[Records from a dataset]
+++
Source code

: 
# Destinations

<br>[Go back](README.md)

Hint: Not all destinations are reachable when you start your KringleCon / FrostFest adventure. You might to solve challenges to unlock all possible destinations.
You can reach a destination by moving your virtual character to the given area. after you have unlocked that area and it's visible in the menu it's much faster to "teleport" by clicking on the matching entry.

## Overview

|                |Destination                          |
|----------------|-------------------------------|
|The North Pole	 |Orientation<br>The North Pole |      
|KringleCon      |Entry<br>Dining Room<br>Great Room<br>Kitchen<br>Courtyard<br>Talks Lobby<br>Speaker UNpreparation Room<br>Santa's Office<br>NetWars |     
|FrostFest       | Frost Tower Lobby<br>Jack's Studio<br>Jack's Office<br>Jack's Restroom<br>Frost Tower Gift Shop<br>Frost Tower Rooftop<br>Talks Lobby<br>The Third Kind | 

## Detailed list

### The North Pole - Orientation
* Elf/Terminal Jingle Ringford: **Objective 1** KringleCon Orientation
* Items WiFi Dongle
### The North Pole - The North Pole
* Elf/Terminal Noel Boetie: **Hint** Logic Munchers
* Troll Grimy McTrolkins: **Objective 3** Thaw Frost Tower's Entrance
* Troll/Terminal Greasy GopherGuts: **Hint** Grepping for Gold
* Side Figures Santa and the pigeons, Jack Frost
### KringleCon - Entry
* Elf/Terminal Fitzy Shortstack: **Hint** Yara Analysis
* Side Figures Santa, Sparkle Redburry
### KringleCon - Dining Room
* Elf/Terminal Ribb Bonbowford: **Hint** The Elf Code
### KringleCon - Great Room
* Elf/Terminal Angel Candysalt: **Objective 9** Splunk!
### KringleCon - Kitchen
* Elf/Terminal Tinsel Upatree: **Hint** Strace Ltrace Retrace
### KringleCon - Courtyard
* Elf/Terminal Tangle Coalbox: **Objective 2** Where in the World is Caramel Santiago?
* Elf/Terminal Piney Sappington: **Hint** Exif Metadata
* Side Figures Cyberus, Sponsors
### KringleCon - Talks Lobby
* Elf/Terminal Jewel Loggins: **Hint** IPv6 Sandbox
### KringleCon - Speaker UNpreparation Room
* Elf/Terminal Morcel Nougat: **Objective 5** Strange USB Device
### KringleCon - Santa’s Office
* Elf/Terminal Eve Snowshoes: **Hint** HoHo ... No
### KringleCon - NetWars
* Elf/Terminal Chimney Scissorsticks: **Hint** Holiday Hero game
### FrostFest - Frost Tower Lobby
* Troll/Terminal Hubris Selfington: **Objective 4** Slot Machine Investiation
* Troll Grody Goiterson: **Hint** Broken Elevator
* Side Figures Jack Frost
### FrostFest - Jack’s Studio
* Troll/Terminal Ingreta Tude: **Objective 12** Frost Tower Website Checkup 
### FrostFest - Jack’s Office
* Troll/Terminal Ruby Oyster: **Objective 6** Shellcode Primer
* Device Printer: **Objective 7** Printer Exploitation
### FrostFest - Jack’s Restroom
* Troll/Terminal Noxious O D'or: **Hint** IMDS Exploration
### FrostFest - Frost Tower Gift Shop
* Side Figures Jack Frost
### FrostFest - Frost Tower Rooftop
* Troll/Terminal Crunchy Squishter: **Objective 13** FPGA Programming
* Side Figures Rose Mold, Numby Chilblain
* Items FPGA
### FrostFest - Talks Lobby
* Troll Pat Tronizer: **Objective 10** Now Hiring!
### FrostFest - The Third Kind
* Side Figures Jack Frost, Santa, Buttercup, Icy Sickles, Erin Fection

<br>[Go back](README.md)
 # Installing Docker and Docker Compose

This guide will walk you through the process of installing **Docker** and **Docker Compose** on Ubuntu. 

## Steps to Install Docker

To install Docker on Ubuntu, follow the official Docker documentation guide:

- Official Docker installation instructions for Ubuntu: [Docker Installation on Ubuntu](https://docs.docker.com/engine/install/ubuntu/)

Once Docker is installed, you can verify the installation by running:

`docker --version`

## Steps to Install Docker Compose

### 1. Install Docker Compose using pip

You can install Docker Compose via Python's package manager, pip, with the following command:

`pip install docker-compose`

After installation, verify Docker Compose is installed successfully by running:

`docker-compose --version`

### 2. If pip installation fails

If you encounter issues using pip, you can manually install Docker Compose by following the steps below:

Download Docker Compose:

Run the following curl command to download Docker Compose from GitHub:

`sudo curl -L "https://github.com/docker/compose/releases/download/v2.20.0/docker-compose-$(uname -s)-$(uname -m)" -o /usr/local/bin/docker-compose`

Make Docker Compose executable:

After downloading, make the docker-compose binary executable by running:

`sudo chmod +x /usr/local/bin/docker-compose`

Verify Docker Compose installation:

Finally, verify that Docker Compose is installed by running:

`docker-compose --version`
+++
### ASSIGNMENT
For every line of the records that has the word "command" in it, make a copy.

### WRITTEN REPLY
You can install Docker Compose via Python's package manager, pip, with the following command:
Run the following curl command to download Docker Compose from GitHub:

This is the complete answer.